Who doesn’t want things to be easier? As a parent, I certainly appreciate anything to make my life easier when it comes to child care. The problem is, when it comes to infants cribs, product manufactures may have taken consumers desire for ease of life a little too far.
Since the 1970’s crib manufacturers have added a ‘drop-side’ feature that allows a caregiver to easily access a child by lowering a side of the crib as opposed to using their lower-back for leverage.
Some crib manufacturers have begun to cut corners by using cheap components and particle board in the manufacturing process that puts infants in their drop-sided cribs at risk for severe injury or death from entrapment or suffocation.
The Consumer Product Safety Commission (CPSC) has responded to steady reports of drop-sided cribs safety issues by recalling a whopping 10 million cribs since 2007. While no firm date has been set, most anticipate that the CPSC will prohibit the sale of drop-sided cribs and similarly ban their use in commonly used environments such as hotels and day-care facilities in the near future.
In defense of their products, crib manufacturers claim that their product is safe, and that the reported problems is related to errors on the part of parents who improperly assembled the cribs. However, even if the assertions that parent error is to blame, once the industry has knowledge that that the assembly problems are widespread it has a duty to re-design their products in a corrective way.
Even as drop-sided cribs stop entering the stream of commerce, they will continue to be around for years to come. Therefore, it is important for parents to acknowledge the documented dangers that are associated with these everyday devices. Here are some important crib safety suggestions from CPSC:
- Avoid using cribs that are 10 years or older
- Follow the manufacturer’s assembly instructions closely.
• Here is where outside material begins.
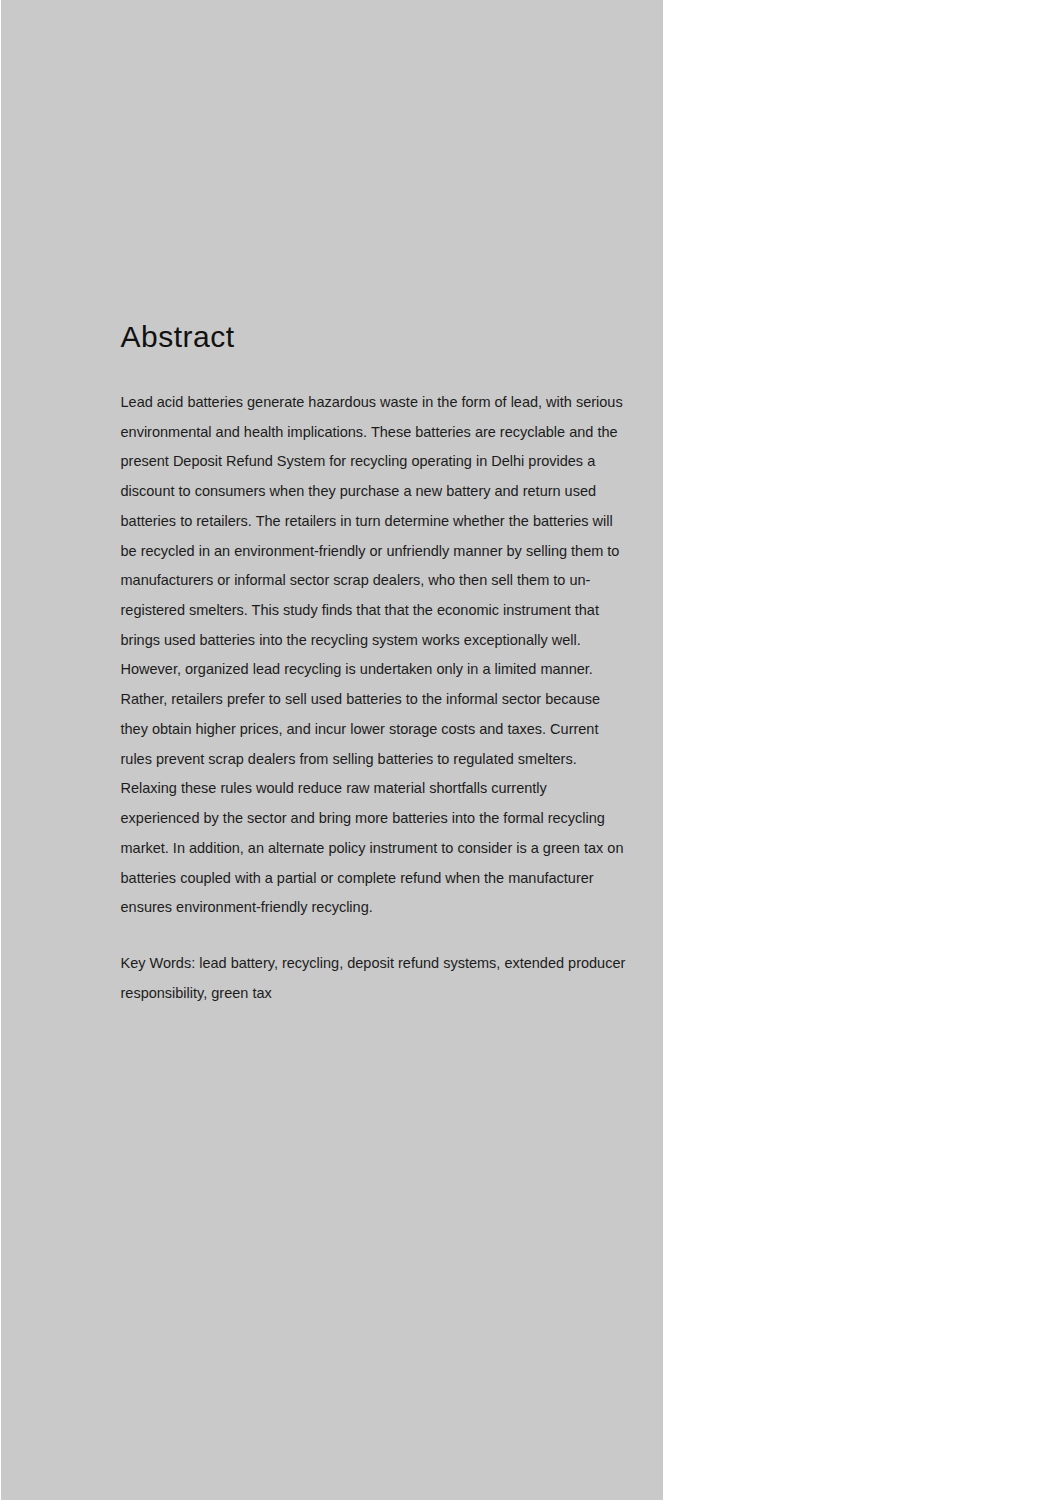Abstract
Lead acid batteries generate hazardous waste in the form of lead, with serious environmental and health implications. These batteries are recyclable and the present Deposit Refund System for recycling operating in Delhi provides a discount to consumers when they purchase a new battery and return used batteries to retailers. The retailers in turn determine whether the batteries will be recycled in an environment-friendly or unfriendly manner by selling them to manufacturers or informal sector scrap dealers, who then sell them to un-registered smelters. This study finds that that the economic instrument that brings used batteries into the recycling system works exceptionally well. However, organized lead recycling is undertaken only in a limited manner. Rather, retailers prefer to sell used batteries to the informal sector because they obtain higher prices, and incur lower storage costs and taxes. Current rules prevent scrap dealers from selling batteries to regulated smelters. Relaxing these rules would reduce raw material shortfalls currently experienced by the sector and bring more batteries into the formal recycling market. In addition, an alternate policy instrument to consider is a green tax on batteries coupled with a partial or complete refund when the manufacturer ensures environment-friendly recycling.
Key Words: lead battery, recycling, deposit refund systems, extended producer responsibility, green tax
If the directions are hard to understand or a part is missing, contact the manufacturer
- Perform crib checks regularly to make sure all nuts and screw are tight and the crib is not unstable
- Discard any obviously damaged crib
- If you do notice any problems with the crib, insist that the crib be repaired by the manufacturer or authorized representative
Here are some popular brands of drop-sided cribs that have been recalled:
- Pottery Barn Kids
- Simmins Juvenile Products
- Bexco Enterprises
- Jardine Enterprises
- Delta Enterprise
- Child Craft Industries
- C & T International / Sorelle
- Graco by LaJobi
- Generation 2 / Childdesigns
- Dorel Asia
- Stork Craft
- Caramia Furniture
What does this all mean?
If your family is dealing with a tragedy that involves a crib, I suggest that you speak with a lawyer who is familiar with handling claims against crib manufacturers. In some situations, you may be entitled to damages related to the injury or loss of a child.